→ **Source records**

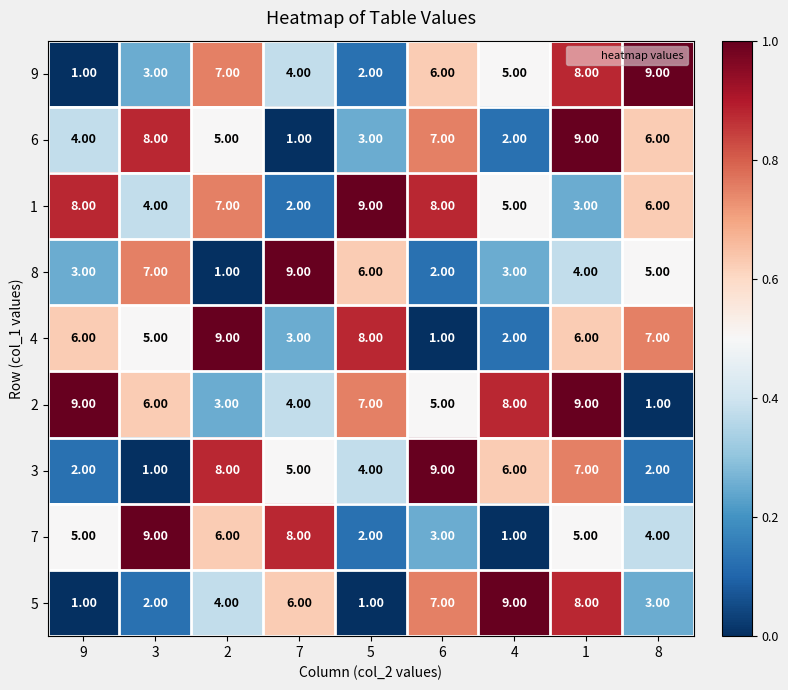

Which series changed the most between 2 and 7?

8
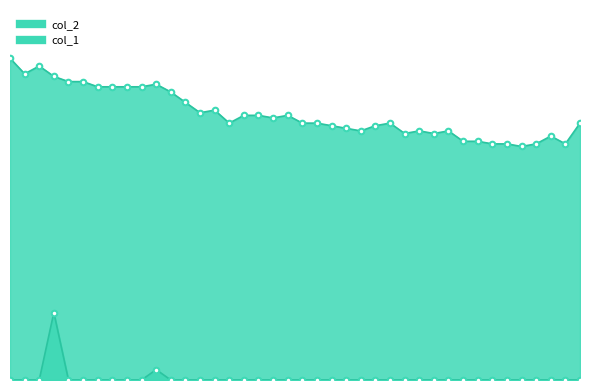

At which category does the chart reach its peak across all series?

2023/04/16 00:00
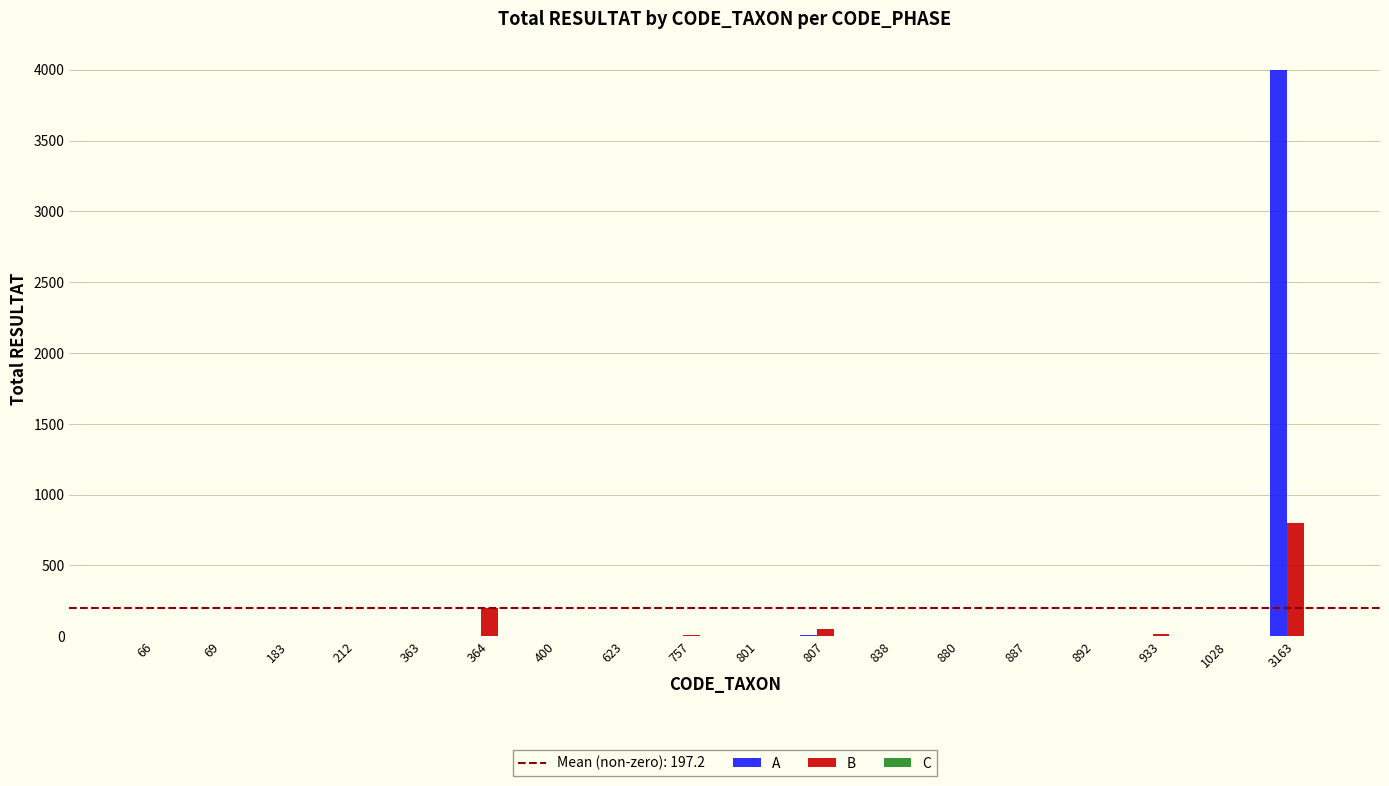

How many groups of bars are there?

18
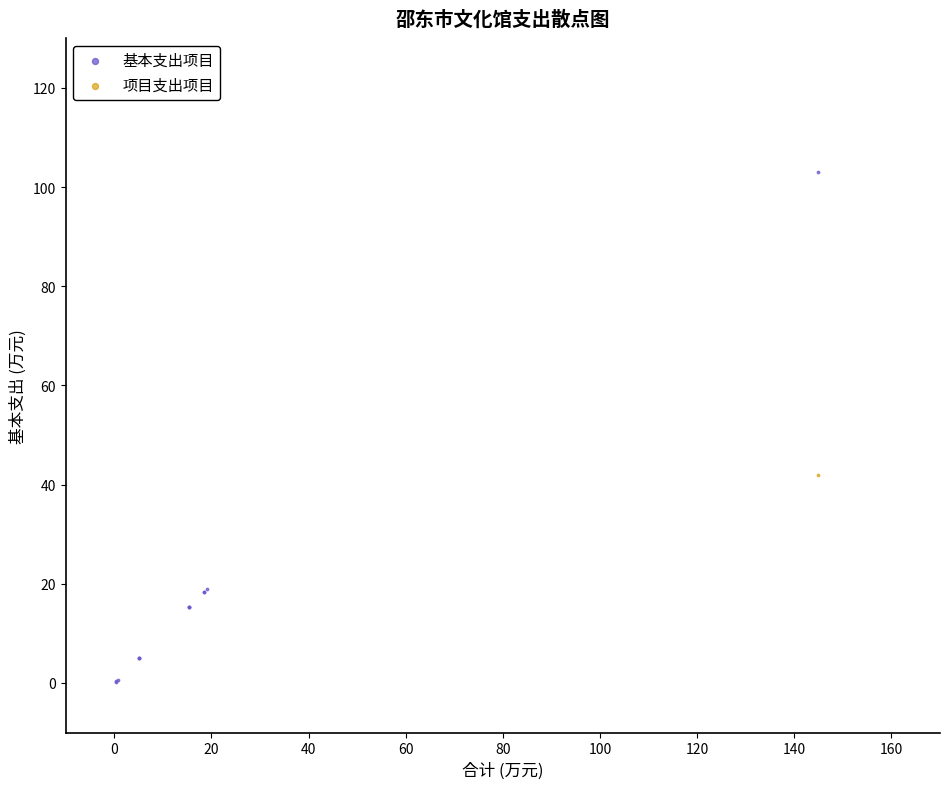

What are all the series names shown in the legend?

基本支出项目, 项目支出项目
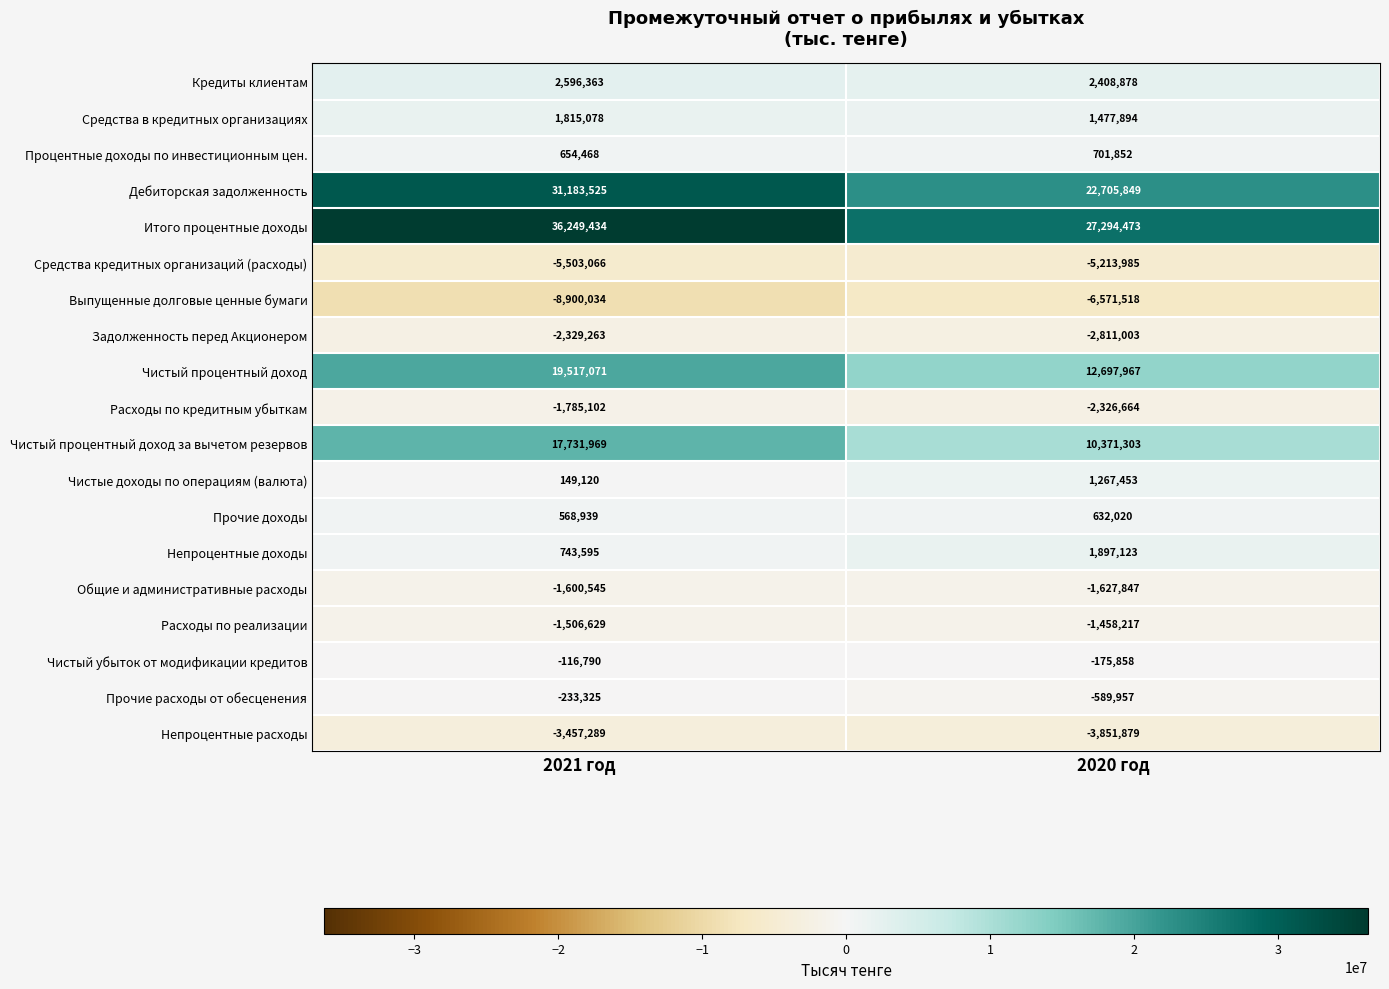

What is the sum of all Общие и административные расходы values?

-3228392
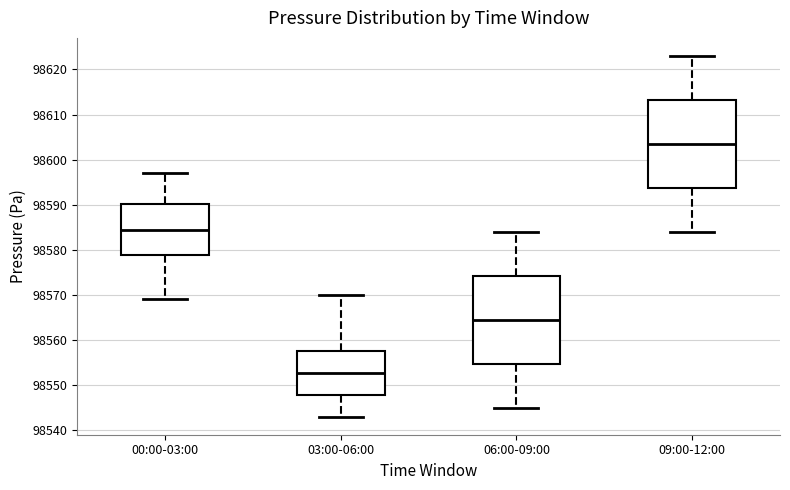

Where does the median line of the box for 06:00-09:00 sit on the y-axis? The values are not printed on the chart, so give them approximately, as read against the axis.

98565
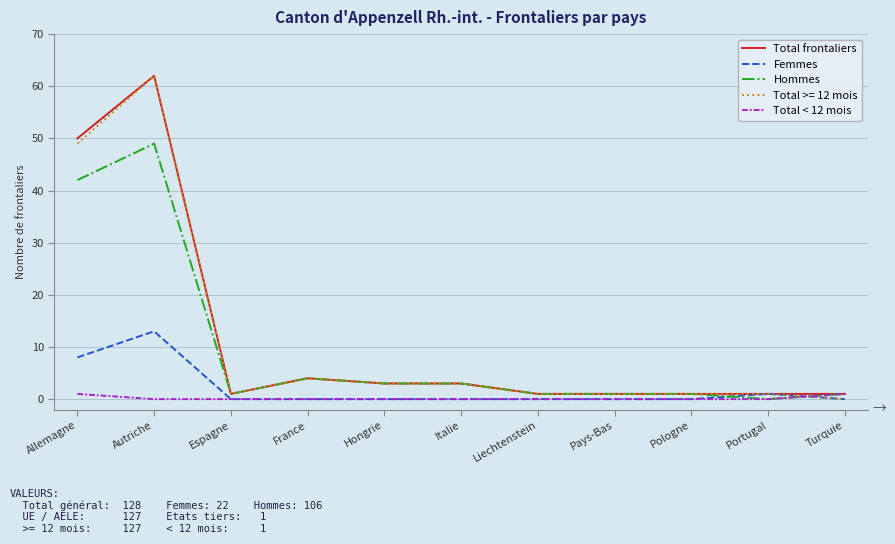

The Total < 12 mois series shows 0 at Pologne. True or false?

True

→ **Task objective**
Copy all of the entries above word for word, and leave the pictures out of your copy.

→ **Response box**
Which series changed the most between 2 and 7?

8

At which category does the chart reach its peak across all series?

2023/04/16 00:00

How many groups of bars are there?

18

What are all the series names shown in the legend?

基本支出项目, 项目支出项目

What is the sum of all Общие и административные расходы values?

-3228392

Where does the median line of the box for 06:00-09:00 sit on the y-axis? The values are not printed on the chart, so give them approximately, as read against the axis.

98565

The Total < 12 mois series shows 0 at Pologne. True or false?

True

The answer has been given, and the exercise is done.